The Three Little Pigs in Mandarin Chinese

San zhi xiao zhu is the Mandarin Chinese pronunciation of the Chinese language name for the popular folk-tale The Three Little Pigs. In late 2005, the Ministry of Education in Taiwan listed the phrase in an appendix to its online chengyu (idiom) dictionary; media reports on the listing surfaced in Taiwan and later Hong Kong in late January 2007, generating a controversy over the definition of chengyu in which academics and members of the public criticised the Ministry of Education.

== The listing ==
The phrase san zhi xiao zhu appears in the Ministry of Education's Chengyu Dictionary in an appendix section entitled "Movies and Novels"; other entries in the same section include The Seven Year Itch (七年之癢) and Pinocchio (小木偶奇遇記). It was first posted in late 2005; the earliest appearance of the entry in the Internet Archive dates to November 3, 2005. A report by Taiwan's TVBS claimed to have discovered that the Ministry of Education had removed the entry from the main body of the dictionary and refiled it into an appendix after the controversy erupted; however, the entry had actually been present in the appendix from its earliest listing. The entry itself reads:
 Children's story. There were three pigs in a forest; one carelessly built a house made of grass, another thought that a house of wood would be enough, and only the third pig diligently built a house made of bricks. A big wild wolf blew down the grass house in one breath, and the wood house in two breaths, and in the end the three pigs all had to hide inside the solid brick house before the big wild wolf gave up. Later, the phrase san zhi xiao zhu was borrowed to describe sound accomplishments which could only be achieved through diligence and avoidance of laziness. For example: "We have to remember the lesson of the three little pigs; since we are building a bridge today, we have to build a solid one."
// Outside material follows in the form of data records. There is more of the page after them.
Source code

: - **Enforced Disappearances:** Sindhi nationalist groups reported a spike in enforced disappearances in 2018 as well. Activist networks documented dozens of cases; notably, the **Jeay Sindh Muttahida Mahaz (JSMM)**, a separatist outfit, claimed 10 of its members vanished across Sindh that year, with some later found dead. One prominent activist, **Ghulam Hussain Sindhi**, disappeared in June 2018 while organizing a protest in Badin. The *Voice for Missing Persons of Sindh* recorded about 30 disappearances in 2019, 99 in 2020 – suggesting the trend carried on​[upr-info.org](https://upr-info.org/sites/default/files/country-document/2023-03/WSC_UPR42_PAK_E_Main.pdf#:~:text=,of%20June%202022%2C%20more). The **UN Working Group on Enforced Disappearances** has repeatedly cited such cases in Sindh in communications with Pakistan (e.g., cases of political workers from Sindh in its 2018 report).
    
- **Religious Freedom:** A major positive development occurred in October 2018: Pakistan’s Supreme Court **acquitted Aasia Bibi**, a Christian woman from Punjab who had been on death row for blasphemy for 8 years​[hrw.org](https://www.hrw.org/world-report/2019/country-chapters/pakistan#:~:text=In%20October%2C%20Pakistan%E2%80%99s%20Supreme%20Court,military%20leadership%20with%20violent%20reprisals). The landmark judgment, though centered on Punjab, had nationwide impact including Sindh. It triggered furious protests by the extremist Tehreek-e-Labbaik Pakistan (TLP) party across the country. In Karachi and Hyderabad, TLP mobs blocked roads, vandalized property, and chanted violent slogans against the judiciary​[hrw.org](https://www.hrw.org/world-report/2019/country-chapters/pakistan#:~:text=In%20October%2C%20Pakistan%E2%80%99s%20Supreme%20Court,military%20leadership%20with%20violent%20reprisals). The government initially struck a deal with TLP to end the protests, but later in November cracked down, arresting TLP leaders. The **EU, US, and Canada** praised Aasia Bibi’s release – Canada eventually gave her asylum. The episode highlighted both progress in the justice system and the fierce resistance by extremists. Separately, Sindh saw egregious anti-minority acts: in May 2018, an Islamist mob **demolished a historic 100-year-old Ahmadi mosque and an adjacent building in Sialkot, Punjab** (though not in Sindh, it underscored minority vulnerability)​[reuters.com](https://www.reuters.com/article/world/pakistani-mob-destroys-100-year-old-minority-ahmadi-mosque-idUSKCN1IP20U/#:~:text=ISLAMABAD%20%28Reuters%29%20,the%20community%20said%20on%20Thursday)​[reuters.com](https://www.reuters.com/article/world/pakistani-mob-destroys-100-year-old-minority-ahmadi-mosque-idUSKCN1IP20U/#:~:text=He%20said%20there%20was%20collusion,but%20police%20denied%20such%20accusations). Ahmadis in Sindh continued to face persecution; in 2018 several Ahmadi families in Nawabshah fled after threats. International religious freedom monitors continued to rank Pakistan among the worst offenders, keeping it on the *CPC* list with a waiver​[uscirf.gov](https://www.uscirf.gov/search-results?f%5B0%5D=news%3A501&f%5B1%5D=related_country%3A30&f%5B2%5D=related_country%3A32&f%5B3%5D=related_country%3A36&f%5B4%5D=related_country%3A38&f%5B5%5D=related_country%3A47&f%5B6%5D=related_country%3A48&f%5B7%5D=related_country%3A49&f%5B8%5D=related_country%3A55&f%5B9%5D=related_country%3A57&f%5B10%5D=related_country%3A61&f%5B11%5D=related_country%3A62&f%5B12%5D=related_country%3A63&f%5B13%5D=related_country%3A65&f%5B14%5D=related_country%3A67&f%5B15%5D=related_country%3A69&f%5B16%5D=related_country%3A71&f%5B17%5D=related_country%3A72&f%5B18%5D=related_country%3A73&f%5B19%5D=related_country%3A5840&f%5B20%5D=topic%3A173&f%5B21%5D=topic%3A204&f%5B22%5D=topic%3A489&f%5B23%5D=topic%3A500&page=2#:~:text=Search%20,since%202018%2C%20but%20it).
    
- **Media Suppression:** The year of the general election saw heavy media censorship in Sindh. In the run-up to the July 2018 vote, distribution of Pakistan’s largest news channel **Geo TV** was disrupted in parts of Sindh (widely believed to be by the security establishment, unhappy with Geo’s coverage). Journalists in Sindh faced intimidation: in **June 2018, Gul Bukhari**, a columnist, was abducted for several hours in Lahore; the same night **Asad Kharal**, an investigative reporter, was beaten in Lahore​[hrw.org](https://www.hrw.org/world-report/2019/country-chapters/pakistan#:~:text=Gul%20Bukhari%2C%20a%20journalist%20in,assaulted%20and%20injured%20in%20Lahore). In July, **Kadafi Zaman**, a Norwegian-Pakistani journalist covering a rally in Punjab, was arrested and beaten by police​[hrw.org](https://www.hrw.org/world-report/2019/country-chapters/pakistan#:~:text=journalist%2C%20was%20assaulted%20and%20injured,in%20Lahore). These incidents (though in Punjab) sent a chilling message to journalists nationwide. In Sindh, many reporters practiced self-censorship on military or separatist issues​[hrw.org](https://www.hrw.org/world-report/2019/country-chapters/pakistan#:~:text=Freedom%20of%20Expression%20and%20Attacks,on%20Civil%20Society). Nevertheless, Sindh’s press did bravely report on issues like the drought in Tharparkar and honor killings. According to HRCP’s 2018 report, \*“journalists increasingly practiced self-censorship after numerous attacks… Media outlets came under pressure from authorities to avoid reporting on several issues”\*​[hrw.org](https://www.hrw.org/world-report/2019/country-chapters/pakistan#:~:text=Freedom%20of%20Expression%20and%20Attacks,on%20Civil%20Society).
The initial version of the entry contained an error attributing the story to Hans Christian Andersen; the error was left uncorrected for over a year, until media reports pointed it out in January 2007.
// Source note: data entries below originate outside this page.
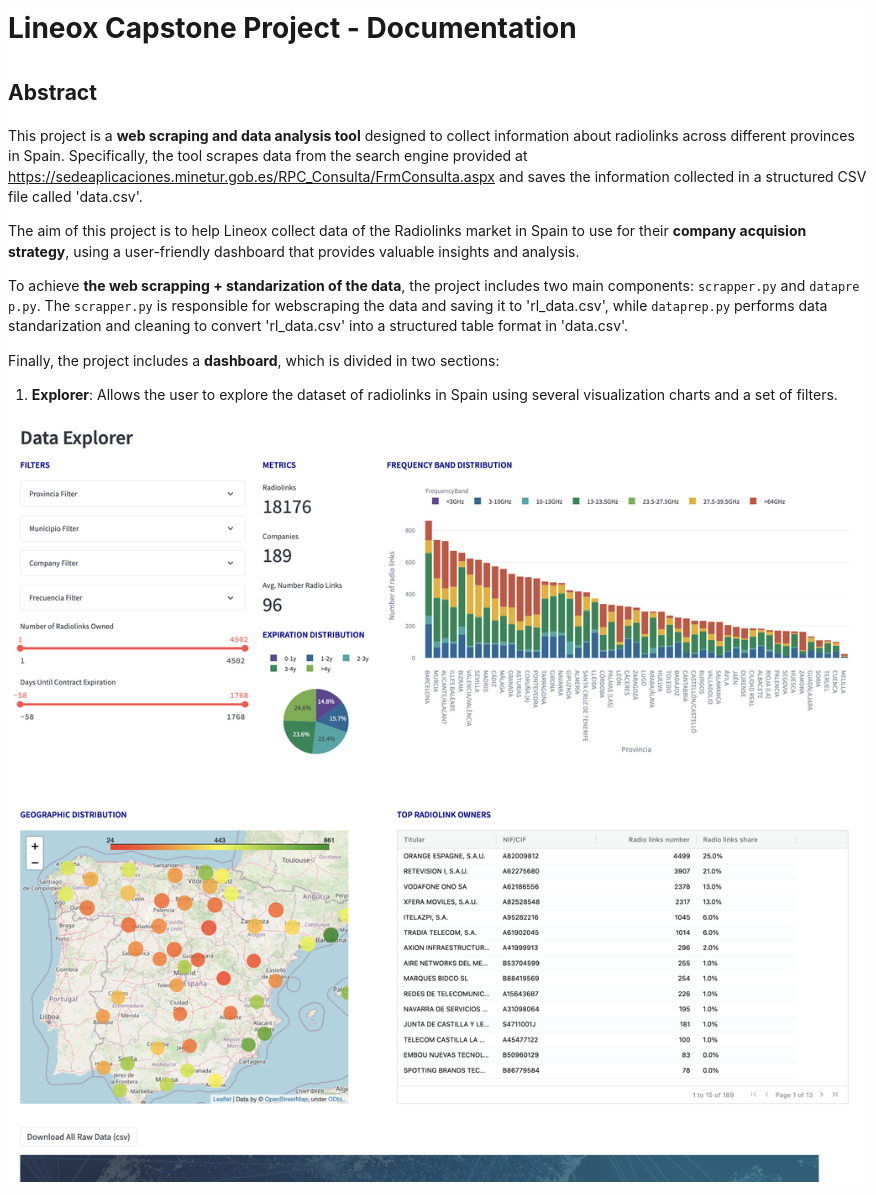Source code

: # Lineox Capstone Project - Documentation

## Abstract

This project is a **web scraping and data analysis tool** designed to collect information about radiolinks across different provinces in Spain. Specifically, the tool scrapes data from the search engine provided at https://sedeaplicaciones.minetur.gob.es/RPC_Consulta/FrmConsulta.aspx and saves the information collected in a structured CSV file called 'data.csv'.

The aim of this project is to help Lineox collect data of the Radiolinks market in Spain to use for their **company acquision strategy**, using a user-friendly dashboard that provides valuable insights and analysis.

To achieve **the web scrapping + standarization of the data**, the project includes two main components: `scrapper.py` and `dataprep.py`. The `scrapper.py` is responsible for webscraping the data and saving it to 'rl_data.csv', while `dataprep.py` performs data standarization and cleaning to convert 'rl_data.csv' into a structured table format in 'data.csv'.

Finally, the project includes a **dashboard**, which is divided in two sections:
1. **Explorer**: Allows the user to explore the dataset of radiolinks in Spain using several visualization charts and a set of filters.

![image](screenshots/sc1.png)
![image](screenshots/sc2.png)
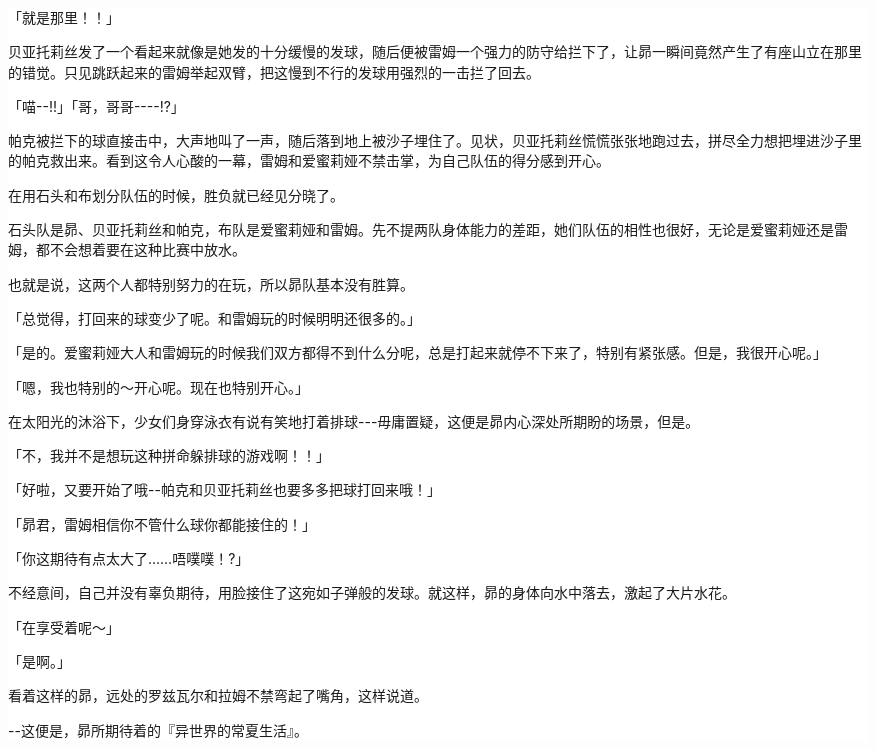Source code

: 「就是那里！！」

贝亚托莉丝发了一个看起来就像是她发的十分缓慢的发球，随后便被雷姆一个强力的防守给拦下了，让昴一瞬间竟然产生了有座山立在那里的错觉。只见跳跃起来的雷姆举起双臂，把这慢到不行的发球用强烈的一击拦了回去。

「喵--!!」「哥，哥哥----!?」

帕克被拦下的球直接击中，大声地叫了一声，随后落到地上被沙子埋住了。见状，贝亚托莉丝慌慌张张地跑过去，拼尽全力想把埋进沙子里的帕克救出来。看到这令人心酸的一幕，雷姆和爱蜜莉娅不禁击掌，为自己队伍的得分感到开心。

在用石头和布划分队伍的时候，胜负就已经见分晓了。

石头队是昴、贝亚托莉丝和帕克，布队是爱蜜莉娅和雷姆。先不提两队身体能力的差距，她们队伍的相性也很好，无论是爱蜜莉娅还是雷姆，都不会想着要在这种比赛中放水。

也就是说，这两个人都特别努力的在玩，所以昴队基本没有胜算。

「总觉得，打回来的球变少了呢。和雷姆玩的时候明明还很多的。」

「是的。爱蜜莉娅大人和雷姆玩的时候我们双方都得不到什么分呢，总是打起来就停不下来了，特别有紧张感。但是，我很开心呢。」

「嗯，我也特别的～开心呢。现在也特别开心。」

在太阳光的沐浴下，少女们身穿泳衣有说有笑地打着排球---毋庸置疑，这便是昴内心深处所期盼的场景，但是。

「不，我并不是想玩这种拼命躲排球的游戏啊！！」

「好啦，又要开始了哦--帕克和贝亚托莉丝也要多多把球打回来哦！」

「昴君，雷姆相信你不管什么球你都能接住的！」

「你这期待有点太大了……唔噗噗！?」

不经意间，自己并没有辜负期待，用脸接住了这宛如子弹般的发球。就这样，昴的身体向水中落去，激起了大片水花。

「在享受着呢～」

「是啊。」

看着这样的昴，远处的罗兹瓦尔和拉姆不禁弯起了嘴角，这样说道。

--这便是，昴所期待着的『异世界的常夏生活』。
== Objections and response ==
National Taiwan University professor Ho Ch'i-peng stated in an interview with Hong Kong newspaper Ta Kung Pao that the advantage of chengyu is that they have deep and well-known meanings behind them, but the Ministry of Education's decision to list terms like "san zhi xiao zhu" as chengyu was far too broad, since the terms could be subject to a variety of explanations. Internet users also insulted Ministry of Education head Tu Sheng-cheng, ridiculing his attempts to make example sentences using the phrase "san zhi xiao zhu", and describing him as a "fourth pig". In response to the criticisms, a Ministry of Education official pointed out that even though people are accustomed to thinking of chengyu as having passed through thousands of years of history, language is constantly being changed and updated, and the Ministry's goal was simply to widen the material they included in the dictionary to act as a reference for the public.